Veo a Ana y otras compañeras. Son las chicas de pisos con las que tengo mejor trato. Momentos antes, su jefa me ha dicho que la espere para venirse a mi mesa. Sé de sobra que no soporta al grupo al que voy a saludar, así que lo hago del modo más cariñoso que me apetece. A Ana la abrazo. Llevaba meses sin verla, desde que pidió el cese temporal por la operación de su madre. Es un encanto de persona. A las demás les doy dos besos también cargados de cariño. Me voy con ellas y le digo a su jefa que la dejo sola. Caminamos entre risas y miradas cómplices. No soporto las jerarquías ni la diferencia de clases que hacen algunos. Todos somos iguales aquí.

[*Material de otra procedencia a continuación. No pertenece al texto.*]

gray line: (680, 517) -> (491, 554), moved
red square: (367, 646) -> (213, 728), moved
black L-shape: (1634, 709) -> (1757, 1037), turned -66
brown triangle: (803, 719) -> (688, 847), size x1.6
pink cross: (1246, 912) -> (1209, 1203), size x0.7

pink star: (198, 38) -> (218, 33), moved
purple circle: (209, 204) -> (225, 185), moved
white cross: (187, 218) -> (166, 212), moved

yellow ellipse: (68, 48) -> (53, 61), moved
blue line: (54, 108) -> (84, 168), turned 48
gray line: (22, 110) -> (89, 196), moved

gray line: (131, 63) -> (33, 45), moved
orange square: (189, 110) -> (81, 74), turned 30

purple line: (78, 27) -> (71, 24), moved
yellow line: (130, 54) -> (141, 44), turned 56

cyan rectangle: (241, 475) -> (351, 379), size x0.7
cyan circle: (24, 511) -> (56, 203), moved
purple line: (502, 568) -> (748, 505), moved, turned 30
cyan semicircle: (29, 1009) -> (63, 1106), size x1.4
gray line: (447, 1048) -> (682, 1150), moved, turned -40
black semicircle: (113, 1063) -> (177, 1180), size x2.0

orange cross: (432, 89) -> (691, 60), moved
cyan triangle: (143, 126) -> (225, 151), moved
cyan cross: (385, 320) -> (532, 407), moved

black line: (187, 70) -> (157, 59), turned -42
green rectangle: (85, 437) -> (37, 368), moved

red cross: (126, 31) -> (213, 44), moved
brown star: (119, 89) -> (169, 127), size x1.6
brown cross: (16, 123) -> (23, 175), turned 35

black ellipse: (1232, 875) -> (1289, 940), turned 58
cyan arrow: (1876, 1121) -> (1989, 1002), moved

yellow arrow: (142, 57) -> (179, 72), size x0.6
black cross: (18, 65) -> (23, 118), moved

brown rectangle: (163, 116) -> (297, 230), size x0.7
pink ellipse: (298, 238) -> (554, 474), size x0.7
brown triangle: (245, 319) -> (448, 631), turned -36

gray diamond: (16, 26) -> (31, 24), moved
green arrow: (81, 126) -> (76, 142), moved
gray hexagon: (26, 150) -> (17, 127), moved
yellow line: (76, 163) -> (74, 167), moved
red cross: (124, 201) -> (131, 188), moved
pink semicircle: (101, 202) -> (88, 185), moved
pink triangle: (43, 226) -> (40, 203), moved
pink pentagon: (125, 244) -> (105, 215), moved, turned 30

Me despido de mis compañeros y de los vigilantes antes de ir a trabajar. Entro a las 12 de la noche. Salgo de la fiesta justo antes de empezar el baile, como una cenicienta sin tacones ni carroza de ratones esperándome en la puerta.
El 86... me persigue como una maldición. Quizá esté maldito como Caín, y por eso mi vida es como es y yo soy como soy.
Después de un rato de trabajo voy a por una taza vacía para servirme arriba un poco de té. Accedo al restaurante, la cojo y tomo el camino largo, por despejarme un poco antes de volver con la pesada auditoría.
Cuando me adentro en los pasillos, un teléfono suena en una de las oficinas. Me detengo, espero... sigo caminando hasta ver cual es. Resulta extraño que suene el teléfono de proveedores a las 2 menos cuarto de la madrugada. La llamada es incesante, pero el acceso a esa oficina no está en mi mano, por lo que vuelvo a mis tareas sin darle mayor importancia.
Por unos instantes me parecía estar viviendo una de esas secuencias de película de terror en la que vas por los pasillos vacíos de un lugar frío y un teléfono suena en mitad de la noche. ¿Debería haberme esforzado por atender la llamada? Podría haber resultado como una que recibí una vez en casa de la que tampoco voy a hablar.
Ya digo que me persigue una especie de maldición. Algo que me hace diferente y que puede resultar diabólico. Siglos atrás podría haber sido quemado en la hoguera. Hoy día por fortuna no es un delito anticiparse a lo que va a pasar. Aún así, me empeño en negarmelo. Me empeño en negar mi facilidad para descubrir lo que reposa bajo el subconsciente de las personas. Me empeño en negar mi conformidad mientras me resisto a que todo suceda según dictan las imágenes que acuden a mi cerebro. Como flashes en un fotomatón de esos antiguos, donde podías poner cuatro caras diferentes. De los que salen en las películas en las que se besan los enamorados.
Quiero dejar de sentir esos flashes, o que al menos, me sirvan de algo más que de tormento. Porque sé que son verdades por llegar que no podré cambiar, sin importar mis esfuerzos.